The Singapore and Montreal dataset doesn't really include the equivalent of Komuter trains like KL so i thought it would be unfair to bundle them together because generally the coverage for those stations are not as great due to low density. So i excluded Komuter in the following averages so that we get purely mass transit styled train stations

In [32]:
data_kl['Service Provider Name'].unique()

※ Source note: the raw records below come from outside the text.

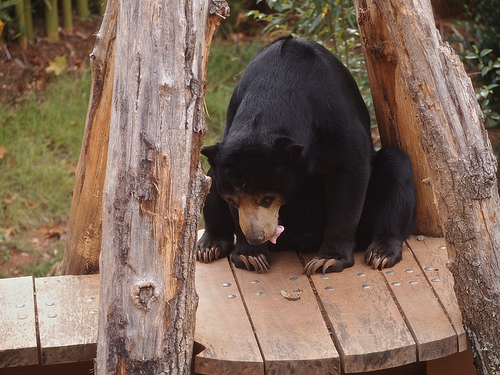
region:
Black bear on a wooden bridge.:
[198, 31, 413, 272]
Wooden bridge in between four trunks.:
[2, 234, 476, 371]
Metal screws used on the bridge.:
[13, 245, 449, 320]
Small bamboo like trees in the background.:
[3, 3, 100, 43]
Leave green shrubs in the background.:
[212, 3, 497, 138]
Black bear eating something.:
[241, 223, 291, 246]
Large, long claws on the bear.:
[196, 242, 403, 271]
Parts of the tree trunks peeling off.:
[138, 124, 187, 321]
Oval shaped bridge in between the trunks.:
[186, 215, 478, 374]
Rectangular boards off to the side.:
[6, 267, 108, 359]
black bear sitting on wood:
[202, 35, 414, 280]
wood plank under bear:
[309, 253, 386, 304]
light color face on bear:
[220, 185, 297, 259]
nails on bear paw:
[301, 254, 340, 279]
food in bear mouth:
[266, 219, 293, 253]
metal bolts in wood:
[370, 262, 434, 293]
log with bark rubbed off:
[131, 192, 195, 313]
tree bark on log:
[162, 295, 194, 364]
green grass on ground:
[21, 103, 76, 163]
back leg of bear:
[361, 146, 418, 276]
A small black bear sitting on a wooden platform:
[187, 27, 421, 276]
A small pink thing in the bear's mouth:
[255, 222, 289, 244]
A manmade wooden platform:
[0, 230, 474, 372]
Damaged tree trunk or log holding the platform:
[90, 2, 202, 369]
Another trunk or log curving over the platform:
[360, 5, 499, 371]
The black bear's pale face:
[216, 187, 285, 246]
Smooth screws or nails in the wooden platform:
[213, 255, 472, 304]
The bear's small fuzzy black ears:
[192, 129, 312, 167]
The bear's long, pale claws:
[189, 237, 400, 280]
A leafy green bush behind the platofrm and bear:
[243, 0, 498, 140]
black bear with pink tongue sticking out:
[208, 36, 412, 274]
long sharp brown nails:
[299, 255, 354, 275]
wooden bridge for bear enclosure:
[7, 7, 487, 364]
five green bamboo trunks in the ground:
[8, 4, 90, 44]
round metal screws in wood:
[220, 281, 235, 304]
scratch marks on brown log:
[140, 148, 182, 259]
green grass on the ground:
[3, 101, 60, 241]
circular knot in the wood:
[129, 279, 161, 311]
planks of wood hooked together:
[206, 277, 452, 369]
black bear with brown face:
[200, 141, 306, 246]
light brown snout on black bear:
[218, 190, 282, 245]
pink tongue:
[271, 222, 284, 245]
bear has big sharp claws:
[303, 256, 341, 276]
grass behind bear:
[0, 72, 82, 277]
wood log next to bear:
[93, 0, 207, 373]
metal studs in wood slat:
[221, 280, 231, 287]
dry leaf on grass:
[44, 51, 70, 76]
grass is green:
[206, 35, 254, 144]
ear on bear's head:
[280, 141, 304, 161]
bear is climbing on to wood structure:
[195, 35, 417, 277]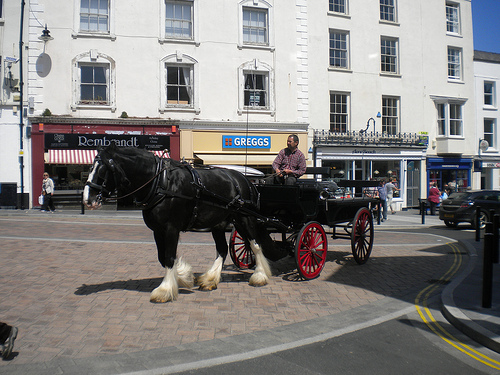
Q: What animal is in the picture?
A: Horse.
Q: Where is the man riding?
A: Carriage.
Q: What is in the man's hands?
A: Horse reins.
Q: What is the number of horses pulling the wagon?
A: 1.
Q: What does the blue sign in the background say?
A: GREGGS.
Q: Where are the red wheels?
A: On the wagon.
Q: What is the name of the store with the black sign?
A: Rembrandt.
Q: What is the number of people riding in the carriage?
A: 1.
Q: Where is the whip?
A: Side of carriage.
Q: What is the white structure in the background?
A: Building.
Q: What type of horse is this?
A: A Clydesdale.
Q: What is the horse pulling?
A: A carriage.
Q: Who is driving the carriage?
A: A man in a long sleeve shirt.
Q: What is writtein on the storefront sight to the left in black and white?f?
A: Rembrandt.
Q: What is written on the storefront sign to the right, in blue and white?
A: Greggs.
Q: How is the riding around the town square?
A: Horse and buggy.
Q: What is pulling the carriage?
A: A black horse.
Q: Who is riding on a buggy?
A: A man in a purple shirt.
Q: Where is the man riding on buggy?
A: The town square.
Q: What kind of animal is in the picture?
A: Horse.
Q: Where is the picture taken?
A: City street.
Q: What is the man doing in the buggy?
A: Driving the horse.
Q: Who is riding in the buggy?
A: A man.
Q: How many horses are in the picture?
A: One.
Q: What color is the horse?
A: Black and white.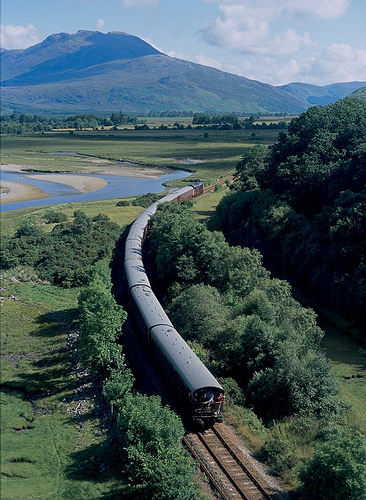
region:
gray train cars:
[110, 194, 223, 423]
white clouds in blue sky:
[193, 40, 223, 56]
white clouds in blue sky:
[311, 17, 341, 32]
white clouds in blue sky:
[263, 31, 293, 54]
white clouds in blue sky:
[210, 24, 252, 49]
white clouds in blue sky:
[154, 16, 195, 54]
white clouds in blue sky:
[294, 13, 333, 42]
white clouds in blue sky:
[290, 34, 327, 60]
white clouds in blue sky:
[240, 20, 282, 70]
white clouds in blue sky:
[180, 9, 230, 29]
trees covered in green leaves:
[205, 266, 278, 357]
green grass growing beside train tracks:
[33, 432, 64, 486]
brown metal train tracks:
[206, 441, 238, 466]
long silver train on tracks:
[122, 178, 231, 414]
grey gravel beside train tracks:
[252, 457, 266, 474]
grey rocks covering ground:
[54, 368, 94, 424]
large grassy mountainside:
[32, 26, 185, 116]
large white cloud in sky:
[184, 0, 353, 51]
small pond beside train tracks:
[1, 135, 198, 241]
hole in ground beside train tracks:
[13, 374, 56, 427]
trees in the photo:
[262, 149, 339, 220]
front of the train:
[158, 350, 260, 434]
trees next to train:
[101, 378, 180, 470]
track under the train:
[181, 432, 248, 482]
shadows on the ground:
[31, 328, 84, 432]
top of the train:
[118, 242, 157, 307]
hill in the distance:
[17, 20, 178, 101]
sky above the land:
[177, 1, 286, 52]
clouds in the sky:
[206, 1, 314, 51]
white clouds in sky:
[188, 7, 286, 66]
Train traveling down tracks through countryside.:
[124, 181, 223, 425]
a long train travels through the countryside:
[99, 169, 223, 418]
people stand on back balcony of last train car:
[186, 383, 211, 408]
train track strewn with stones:
[172, 428, 218, 480]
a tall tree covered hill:
[0, 18, 351, 107]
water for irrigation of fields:
[0, 158, 197, 213]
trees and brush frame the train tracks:
[103, 199, 326, 441]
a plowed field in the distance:
[143, 118, 290, 127]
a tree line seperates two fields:
[57, 123, 295, 127]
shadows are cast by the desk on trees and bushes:
[0, 295, 118, 498]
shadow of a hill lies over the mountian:
[9, 31, 159, 84]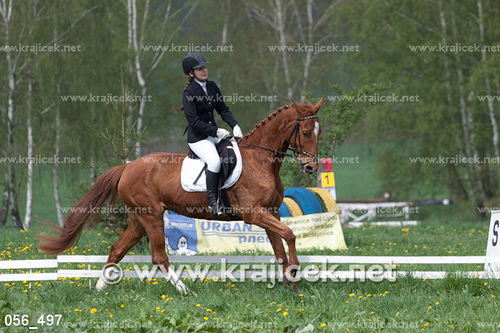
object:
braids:
[173, 70, 194, 111]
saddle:
[178, 138, 249, 193]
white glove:
[217, 128, 229, 140]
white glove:
[232, 125, 244, 138]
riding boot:
[205, 168, 224, 212]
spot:
[307, 109, 320, 140]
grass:
[212, 293, 254, 323]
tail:
[31, 166, 125, 261]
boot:
[203, 153, 228, 212]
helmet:
[182, 54, 209, 76]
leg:
[261, 214, 286, 278]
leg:
[261, 210, 290, 287]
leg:
[137, 213, 189, 293]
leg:
[95, 210, 143, 291]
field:
[18, 207, 497, 327]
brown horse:
[36, 95, 324, 297]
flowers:
[75, 300, 106, 320]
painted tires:
[273, 179, 350, 245]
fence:
[0, 253, 497, 284]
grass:
[445, 304, 494, 332]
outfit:
[181, 75, 247, 198]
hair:
[182, 67, 194, 93]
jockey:
[177, 49, 247, 218]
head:
[288, 93, 328, 176]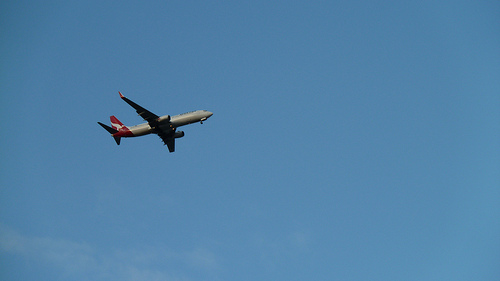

array(['Keretapi Tanah Melayu', 'Rapid KL', 'Express Rail Link',
       'Rapid Bus'], dtype=object)

In [59]:
non_rapidkl =['Keretapi Tanah Melayu', 'Express Rail Link','Rapid Bus']
data_temp = data_all[(data_all["Service Provider Name"]=='STM')|(data_all["Service Provider Name"]=='Rapid KL')|(data_all["Service Provider Name"]=='SMRT')]

In [60]:
data_temp

Unnamed: 0,Name,Route Name,Latitude,Longitude,Line Colour,5 Minute Range Area,10 Minute Range Area,15 Minute Range Area,5 Minute Reach Factor,10 Minute Reach Factor,15 Minute Reach Factor,5 Minute Population,10 Minute Population,15 Minute Population,City,Service Provider Name
60,PWTC,Ampang Line,3.166563,101.693594,Orange,0.269062,0.924177,2.326002,0.4933,0.4236,0.4738,1359.0,7026.0,16752.0,Kuala Lumpur,Rapid KL
61,SULTAN ISMAIL,Ampang Line,3.161185,101.694127,Orange,0.154505,0.798401,2.067845,0.2833,0.3660,0.4213,1273.0,5538.0,13620.0,Kuala Lumpur,Rapid KL
62,BANDARAYA,Ampang Line,3.155548,101.694406,Orange,0.338725,1.364728,3.034092,0.6210,0.6255,0.6181,2717.0,9469.0,19064.0,Kuala Lumpur,Rapid KL
63,TITIWANGSA,Ampang Line,3.173591,101.695273,Orange,0.405508,1.342984,3.347849,0.7435,0.6156,0.6820,3121.0,9825.0,23762.0,Kuala Lumpur,Rapid KL
64,SENTUL TIMUR,Ampang Line,3.185821,101.695335,Orange,0.157145,0.980905,2.277380,0.2881,0.4496,0.4639,1245.0,6512.0,16646.0,Kuala Lumpur,Rapid KL
...,...,...,...,...,...,...,...,...,...,...,...,...,...,...,...,...
68,D'Iberville,Blue Line,45.553078,-73.602270,Blue,0.392088,1.532228,3.482008,0.7189,0.7023,0.7093,4854.0,16359.0,40443.0,Montreal,STM
69,Saint-Michel,Blue Line,45.559813,-73.599940,Blue,0.375009,1.528195,3.478716,0.6876,0.7005,0.7087,3847.0,16371.0,30414.0,Montreal,STM
70,Berri–UQAM,Yellow Line,45.515027,-73.561260,Yellow,0.395714,1.521756,3.442349,0.7255,0.6975,0.7013,1952.0,16004.0,33577.0,Montreal,STM
71,Jean-Drapeau,Yellow Line,45.512435,-73.533170,Yellow,0.357867,1.249158,2.073656,0.6561,0.5726,0.4224,0.0,0.0,0.0,Montreal,STM


In [73]:
#comparing walking area coverage averaged out for different cities this includes all our train lines
fig = px.histogram(data_temp
             ,x='City'
             ,y=['5 Minute Range Area','10 Minute Range Area','15 Minute Range Area']
             , barmode = 'group'
             , title="Area coverage within walking times from station"
             , template='plotly'
             , histfunc = 'avg'
             ,labels={'Route Name': "Lines", 'value':'Walk Able Area Coverage(km^2)'}
            ).update_xaxes(categoryorder='total ascending')

fig.show() 

In [74]:
fig = px.histogram(data_temp
             ,x='City'
             ,y=['5 Minute Population','10 Minute Population','15 Minute Population']
             , barmode = 'group'
             , title="Area coverage within walking times from station"
             , template='plotly'
             , histfunc = 'avg'
             ,labels={'Route Name': "Lines",'value':'Population Coverage'}
            ).update_xaxes(categoryorder='total ascending')

fig.show() 

# Conclusions
Well as we suspect we dont seem to maximize our train stations for the users compared to other cities like Montreal where our population number is similar or Singapore where our culture and weather are similar. The reasons for that could definitely be further analyzed by looking at individual stations and understanding why it may be so.